New PM Articles for the Week of July 9 – 15

New project management articles published on the web during the week of July 9 – 15, 2012.  Dave and Sandra read all of this stuff so you don’t have to!  Recommended:

  • Quentin Hardy reports that world-wide information technology spending will hit $3.6 trillion this year.
  • Peter Saddington starts his new series on becoming an Agile Coach with some tips on how to be an effective mentor.
  • Craig Mullen believes that project managers should facilitate, rather than dictate.
  • J.D. Meier, author of “Getting Results the Agile Way” and Principal Program Manager at Microsoft, shares ten proven practices for more productive leadership.
  • Joel Bancroft-Connors and Hogarth share their version of the physician’s maxim: “Do no harm in your first ninety days.”
  • Peter Taylor places a lot of value in the ability to market what you’re doing.
  • PMI has a short piece in Community Post, noting that more organizations are seeking Agile skills.
  • Wayne Grant has decided that Scrum Master is a full-time job, no matter how much he likes being a team member.
  • Don Kim suggests using a checklist to help define “done.”
  • Donna Reed shares a recording of Daniel Vacanti explaining Kanban as analogies to economic concepts.  Just over an hour, safe for work.
  • Derek Huether was interviewed on the Talking Work podcast, and asked, “Which is better, Agile or Waterfall?”  Just 41 minutes, safe for work.
  • Jordan Bortz notes that Kanban, as it was originally developed for use in manufacturing, is a poor fit for software engineering.
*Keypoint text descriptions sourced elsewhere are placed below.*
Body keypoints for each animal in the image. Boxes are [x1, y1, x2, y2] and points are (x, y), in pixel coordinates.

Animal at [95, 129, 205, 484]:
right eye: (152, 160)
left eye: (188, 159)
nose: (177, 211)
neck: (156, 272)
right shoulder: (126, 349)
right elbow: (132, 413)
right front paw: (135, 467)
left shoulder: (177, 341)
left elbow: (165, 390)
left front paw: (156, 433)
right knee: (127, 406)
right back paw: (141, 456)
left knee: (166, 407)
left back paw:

  • Elizabeth Harrin shares ten tips for good meeting minutes.
  • Chuck Morton is advocating we walk our customers through the WBS as a way to reach agreement on the scope of the project.
  • Mike Griffiths concludes his series on collaborative games for risk management.
  • Bob Galen compares “traditional” risk management with the way it can be done in an Agile project, with multiple short-duration iterations.
  • An uncredited article at claims that IT project management workarounds are a cardinal sin.
  • Charlie Mayes notes that the UK government is investing £6.2 million in a new civil servant project management academy.
  • Liz Larson suggests we use systems thinking to address common project pathologies.
  • Lynda Bourne explains the “Flaw of Averages” and why we should give estimates as a range.
  • Bruce Benson looks at information sharing, independent problem solving, and the number of meetings as an inverse metric of how the project is going.
  • Kerry Wills is tired of conference calls where someone is breathing into their phone like Darth Vader.